Le rapport Thiriez devrait également préconiser une plus grande valorisation de l’expérience et des pratiques de terrain, et peut-être suggérer que se crée une nouvelle grande école, capable de « créer une culture commune du service public » avec un tronc commun d’au moins un an pour les futurs hauts fonctionnaires de l’État, de la territoriale, de l’hôpital comme de la police, et des stages croisés dans les diverses institutions. L’énarque-businessman estime par ailleurs que « l’État n’est pas un bon Drh », et qu’il n’est plus possible de se contenter des classements à la sortie d’école (la fameuse « botte ») pour déterminer une affectation à un grand corps de l’État et le déroulement de carrière de toute une vie.

La Cgt-Fonction publique porte aussi des propositions, comme le détaille Jan Martin, magistrat, énarque et représentant Cgt au conseil d’administration de l’Ena : « La remise en cause de l’Ena telle quelle fonctionne aujourd’hui a le mérite de rappeler que l’état d’esprit qui présidait à sa création en octobre 1945 s’est perdu, à la faveur de la reproduction d’une élite républicaine fonctionnant sur l’illusion de la méritocratie, mais qui se reproduit comme une caste et se soucie de moins en moins de l’intérêt général. »

On est loin du souci de doter l’État de hauts serviteurs loyaux mais non serviles, et encore plus d’un recrutement démocratique : les élèves sont aussi, à 65 %, des hommes, et quasiment tous préparés au concours à Paris : « La troisième voie créée en 1990 par un concours ouvert aux associatifs, syndicalistes, salariés et élus locaux se révèle le plus souvent être une passerelle pour des salariés des secteurs de la finance et de l’audit, souvent déjà diplômés de grandes écoles… »

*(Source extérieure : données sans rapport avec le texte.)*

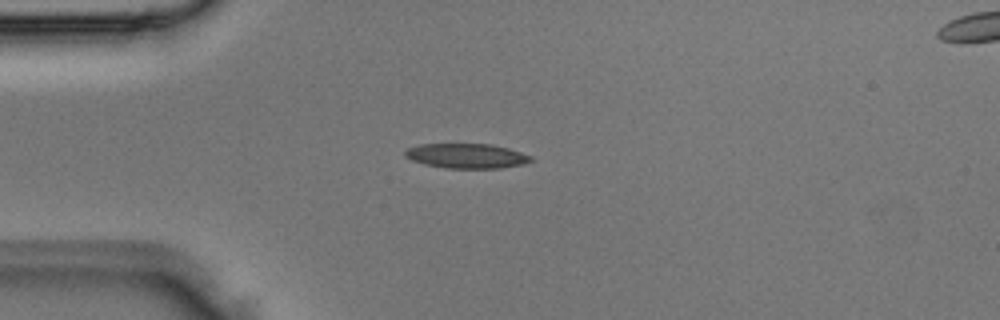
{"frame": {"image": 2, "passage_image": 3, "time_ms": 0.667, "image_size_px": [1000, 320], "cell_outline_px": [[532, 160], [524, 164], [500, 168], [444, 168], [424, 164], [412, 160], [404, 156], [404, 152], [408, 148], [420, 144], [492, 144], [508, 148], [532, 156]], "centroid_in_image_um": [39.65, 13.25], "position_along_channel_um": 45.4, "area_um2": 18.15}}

Le concours interne attire quant à lui de moins en moins de candidats (59 pour 32 postes en 2019), d’autant qu’il n’ouvre pas aux mêmes déroulements de carrière. À quoi bon, quand le gouvernement décide en même temps qu’il sera possible de recruter des contractuels, autrement dit n’importe qui, à des postes de direction ? Quant aux contenus de formation, ils s’appauvrissent d’autant plus que le cursus est passé de vingt-quatre à vingt mois, noyant dans une doxa chère aux entreprises du Cac 40 les problématiques et pratiques liées à la gestion des finances et des politiques publiques.

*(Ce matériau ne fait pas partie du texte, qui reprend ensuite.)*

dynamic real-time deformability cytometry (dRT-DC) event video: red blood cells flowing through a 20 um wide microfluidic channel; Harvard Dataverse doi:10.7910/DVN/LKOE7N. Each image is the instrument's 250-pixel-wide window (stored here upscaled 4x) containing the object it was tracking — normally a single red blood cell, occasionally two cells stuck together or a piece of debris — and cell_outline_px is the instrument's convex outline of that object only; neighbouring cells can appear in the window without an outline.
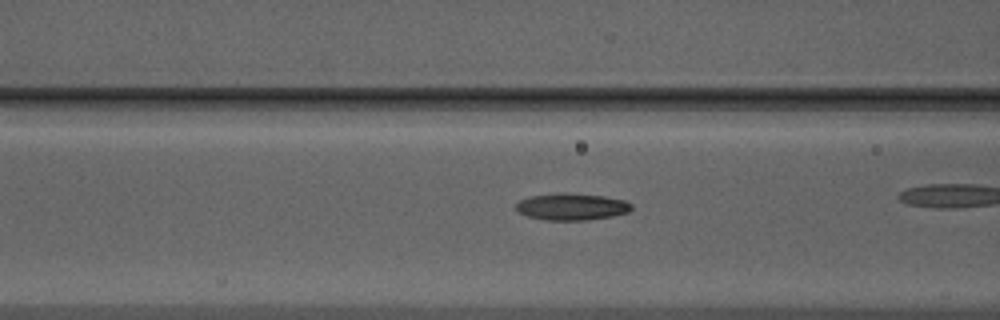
{"species": "Egyptian fruit bat (a non-hibernating species)", "species_latin": "Rousettus aegyptiacus", "temperature_condition": "warm", "stored_images_in_passage": 17, "camera_frame_rate_fps": 3000, "um_per_image_px": 0.085, "animal": {"sex": "male"}, "frame": {"image": 1, "passage_image": 5, "time_ms": 1.333, "image_size_px": [1000, 320], "cell_outline_px": [[632, 208], [628, 212], [612, 216], [584, 220], [544, 220], [524, 216], [516, 208], [516, 204], [520, 200], [528, 196], [556, 192], [564, 192], [604, 196], [624, 200], [632, 204]], "centroid_in_image_um": [48.55, 17.56], "position_along_channel_um": 118.0, "area_um2": 18.26}}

Pour la Cgt, une véritable réforme de l’Ena consisterait par exemple à préparer et à recruter sur tout le territoire des candidats ayant des profils et des expériences diverses, et à faire de l’Ena une école d’application et non une machine à classer qui ne motive que les ambitions personnelles, « en construisant un programme de formation reposant sur une doctrine d’enseignement de la gestion et des politiques publiques, prenant en compte la réalité et les besoins des services publics ». Thomas Deregnaucourt, directeur dans un centre d’action sociale et ancien élève de l’École des hautes études en santé publique (Ehesp), partage ce point de vue : « Pourquoi pas un tronc commun pour rappeler les principes et les valeurs communs au service de l’intérêt général ? Mais sans éluder les spécificités de chaque situation professionnelle, tant du point de vue de l’expertise que de la nature des responsabilités de chaque métier. Faire croire que nous pourrions être interchangeables et opérationnels en toutes circonstances, c’est nier nos savoirs professionnels. »

Il serait donc souhaitable de développer les temps de présence et les retours d’expérience sur des terrains d’intervention diversifiés, au plus près de la réalité des besoins quotidiens, particulièrement importants dans la santé et l’action sociale. « Nous avons besoin de formations initiale et continue qui valorisent également notre capacité à faire des propositions, à faire preuve d’inventivité, bref, notre rôle contributif. C’est à ces conditions, en faisant de nos fonctions des métiers plus attractifs et mieux reconnus, que pourraient se construire un autre management et une Fonction publique renouvelée. » Rien ne semble pourtant présager que les réponses apportées par la réforme ne seront pas des plus paradoxales.